▸ What the task requires
Count the lines in the records below that contain the word "АВАРИЙНАЯ", and reply with that number alone.

Records from a dataset:

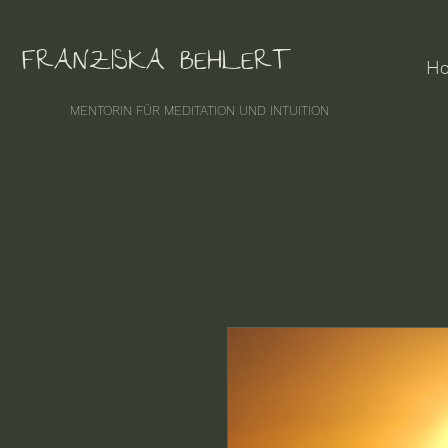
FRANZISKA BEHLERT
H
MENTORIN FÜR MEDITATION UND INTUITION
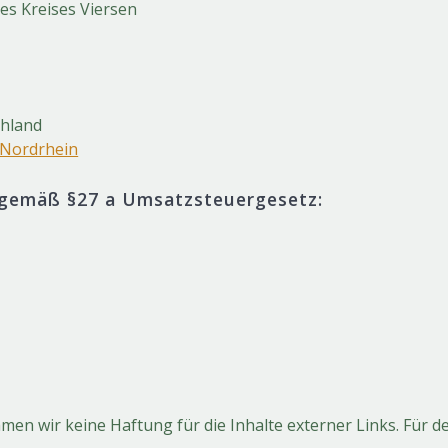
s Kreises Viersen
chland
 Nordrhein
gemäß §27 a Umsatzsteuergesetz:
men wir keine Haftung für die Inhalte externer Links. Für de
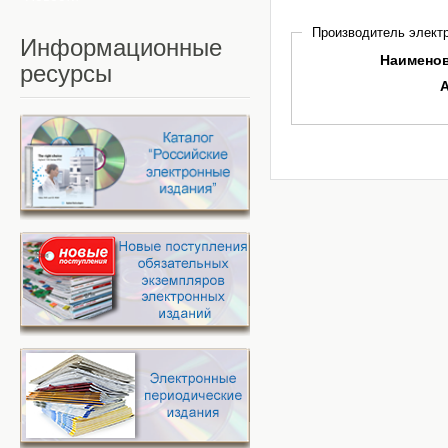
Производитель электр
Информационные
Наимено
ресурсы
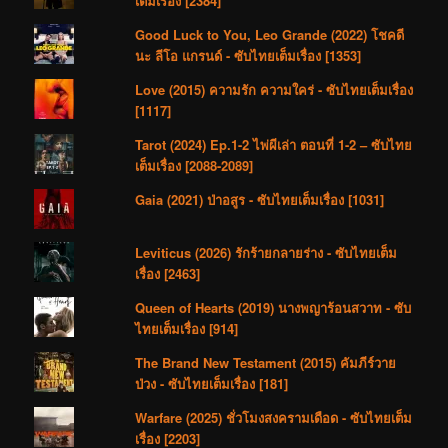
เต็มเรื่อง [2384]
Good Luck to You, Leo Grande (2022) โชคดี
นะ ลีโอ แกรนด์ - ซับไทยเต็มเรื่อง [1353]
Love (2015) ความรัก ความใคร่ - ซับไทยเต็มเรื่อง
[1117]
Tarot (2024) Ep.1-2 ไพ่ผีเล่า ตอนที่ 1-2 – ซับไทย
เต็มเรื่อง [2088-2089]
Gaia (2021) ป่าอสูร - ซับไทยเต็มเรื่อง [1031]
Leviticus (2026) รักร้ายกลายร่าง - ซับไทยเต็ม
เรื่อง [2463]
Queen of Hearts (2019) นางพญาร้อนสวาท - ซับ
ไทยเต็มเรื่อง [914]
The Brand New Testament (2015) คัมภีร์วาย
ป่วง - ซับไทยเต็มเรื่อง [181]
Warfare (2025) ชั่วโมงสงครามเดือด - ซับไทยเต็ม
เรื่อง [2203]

* * *

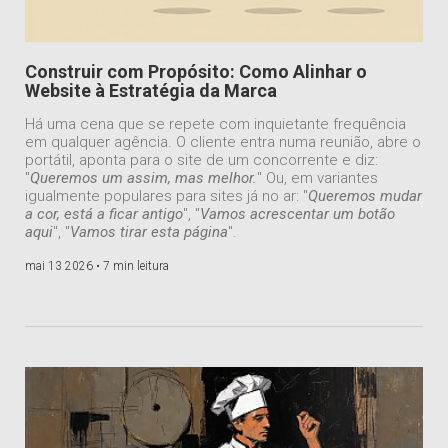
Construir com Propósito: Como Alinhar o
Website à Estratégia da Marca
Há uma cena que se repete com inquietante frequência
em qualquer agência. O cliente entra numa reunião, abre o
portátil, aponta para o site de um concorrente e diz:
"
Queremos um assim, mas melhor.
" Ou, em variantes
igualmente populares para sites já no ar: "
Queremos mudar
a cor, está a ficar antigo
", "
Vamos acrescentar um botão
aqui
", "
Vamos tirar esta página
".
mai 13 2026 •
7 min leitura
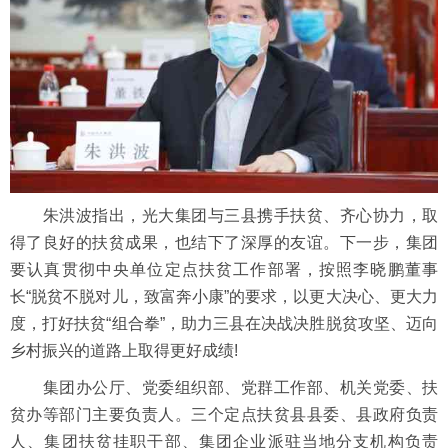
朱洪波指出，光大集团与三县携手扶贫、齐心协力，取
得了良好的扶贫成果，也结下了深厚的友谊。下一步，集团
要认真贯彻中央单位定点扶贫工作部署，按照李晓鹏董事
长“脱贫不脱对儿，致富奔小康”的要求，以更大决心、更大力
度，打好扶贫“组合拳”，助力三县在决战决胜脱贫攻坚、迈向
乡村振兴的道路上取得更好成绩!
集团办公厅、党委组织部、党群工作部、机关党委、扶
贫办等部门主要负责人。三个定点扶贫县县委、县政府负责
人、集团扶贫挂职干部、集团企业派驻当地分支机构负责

...

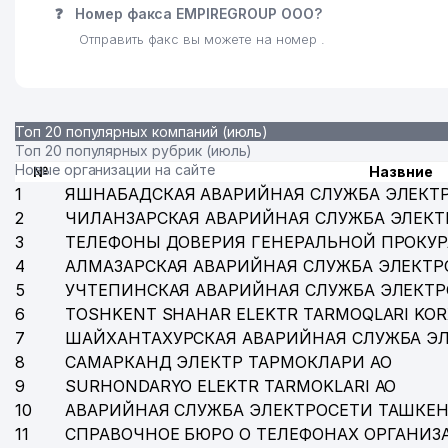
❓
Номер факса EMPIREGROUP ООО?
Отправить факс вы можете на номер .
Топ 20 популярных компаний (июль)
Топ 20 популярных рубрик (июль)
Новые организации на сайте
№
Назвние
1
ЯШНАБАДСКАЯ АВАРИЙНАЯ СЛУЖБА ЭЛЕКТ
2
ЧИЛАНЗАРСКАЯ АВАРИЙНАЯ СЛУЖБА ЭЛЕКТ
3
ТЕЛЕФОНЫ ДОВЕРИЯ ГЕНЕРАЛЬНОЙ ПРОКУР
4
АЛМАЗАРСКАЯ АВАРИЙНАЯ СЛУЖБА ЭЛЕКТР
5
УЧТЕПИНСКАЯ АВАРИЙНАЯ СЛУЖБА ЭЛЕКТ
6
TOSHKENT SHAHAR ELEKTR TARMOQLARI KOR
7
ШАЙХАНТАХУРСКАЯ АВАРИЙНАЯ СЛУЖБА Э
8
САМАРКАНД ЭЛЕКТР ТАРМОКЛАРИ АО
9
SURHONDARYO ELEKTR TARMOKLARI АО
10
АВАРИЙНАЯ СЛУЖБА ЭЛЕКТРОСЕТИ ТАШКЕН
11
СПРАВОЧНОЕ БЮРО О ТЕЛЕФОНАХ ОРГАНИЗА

▸ Final answer
6